Under the "open fields" doctrine, any property beyond the curtilage is not afforded Fourth Amendment protection. Id. at 180. The "curtilage" is described as an area that "harbors the intimate activity associated with the sanctity of one's home and the privacies of life." United States v. Dunn, 480 U.S. 294, 300 (1987) (quotation omitted). Whether property is within the curtilage is a question of fact. United States v. Benish, 5 F.3d 20, 23-24 (3d Cir. 1993). "[T]he extent of curtilage is determined by factors that bear upon whether an individual reasonably may expect that the area in question should be treated as the home itself," including such factors as:
(1) "the proximity of the area claimed to be curtilage to the home";
(2) "whether the area is included within an enclosure surrounding the home";
(3) "the nature of the uses to which the area is put"; and
(4) "the steps taken by the resident to protect the area from observation by people passing by."Dunn, 480 U.S. at 300-01. B. Discussion
The overgrown "bush" area located behind the property at 6-6 Catherine's Rest was a distance away from the home and it was not included within any enclosure surrounding the home. Rather, the overgrown area searched behind the property, from which several items of evidence were recovered, was outside of a barbed wire fence enclosing the residence located at 6-6 Catherine's Rest.See Testimony of Cpl. Abraham at Suppression Hearing, January 26, 2009. Cpl. Abraham testified that there were no other residences in or near the area searched. Because the overgrown area was not used for any residential purposes, it is not an area within which society would reasonably expect the same privacy as within a home. The Court finds that the overgrown "bush" area was not within the curtilage, but rather was an open field. Thus, the officers needed neither reasonable suspicion nor probable cause to search.

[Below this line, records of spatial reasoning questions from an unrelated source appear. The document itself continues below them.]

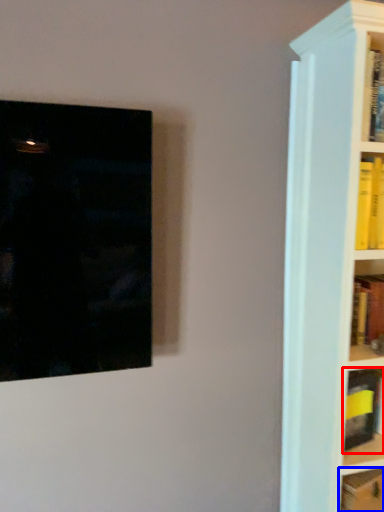
Question: Which object appears closest to the camera in this image, book (highlighted by a red box) or book (highlighted by a blue box)?

Choices:
 (A) book
 (B) book

Answer: (B)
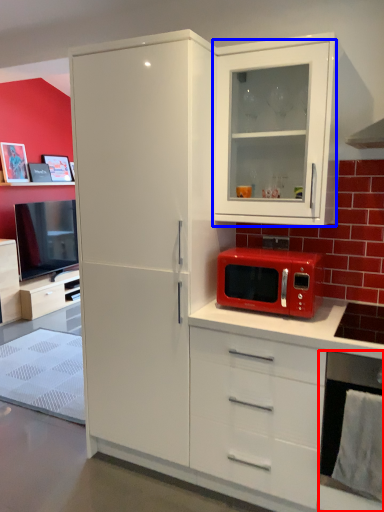
Question: Among these objects, which one is farthest to the camera, appliance (highlighted by a red box) or cabinetry (highlighted by a blue box)?

Choices:
 (A) appliance
 (B) cabinetry

Answer: (B)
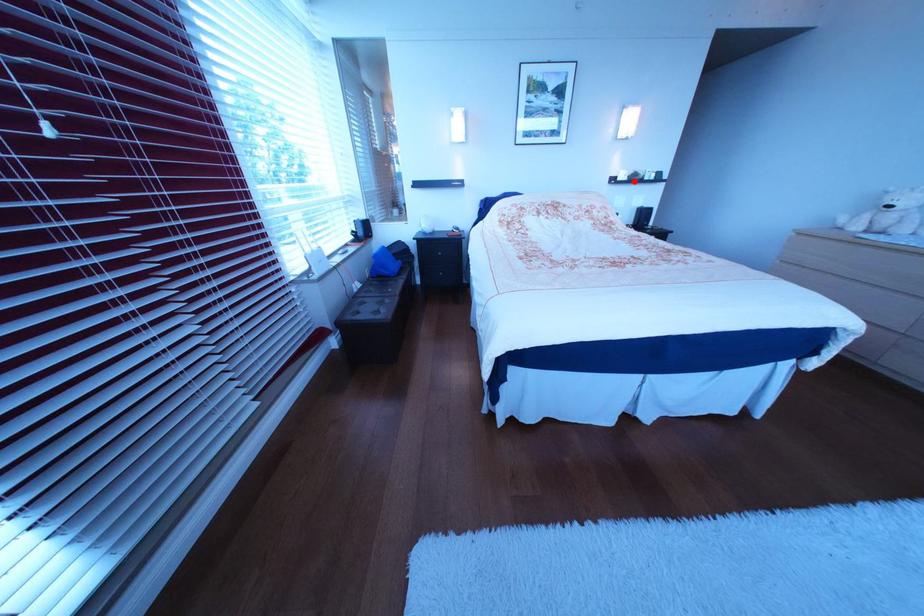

As explained above, when an officer does not violate the Fourth Amendment in arriving at the place from which the evidence can be plainly viewed and the evidence's incriminating character is immediately apparent, warrantless search or seizure does not offend the Fourth Amendment under the "plain view" doctrine. Because the open fields doctrine applied, the officer's presence and search of the overgrown area behind the property located at 6-6 Catherine's Rest did not violate Defendants' Fourth Amendment rights. Once the officers saw the firearms in the area searched, the seizure was proper under the open fields and plain view doctrines.
VIII. CONCLUSION
The Court finds that the initial stop of the vehicle occupied by Defendants Amon Thomas and Okimo Meligan was justified based on reasonable suspicion.See Terry, 392 U.S. at 30. The Motion to Suppress is denied as to the seizure of the marijuana plants growing beside and in back of the residence located at 6-6 Catherine's Rest because the officers did not violate Defendants' Fourth Amendment rights in conducting a protective sweep around the residence and the seizure of the marijuana plants was proper under the plain view doctrine. The Motion to Suppress is denied as to the evidence seized during the search of the residence itself because the officers obtained voluntary consent to search the house. Finally, the Motion to Suppress is denied as to the items of evidence obtained from the overgrown area in back of the property located at 6-6 Catherine's Rest because the area searched fell within the definition of an open field. For the reasons stated herein, Defendants' Motion to Suppress is DENIED.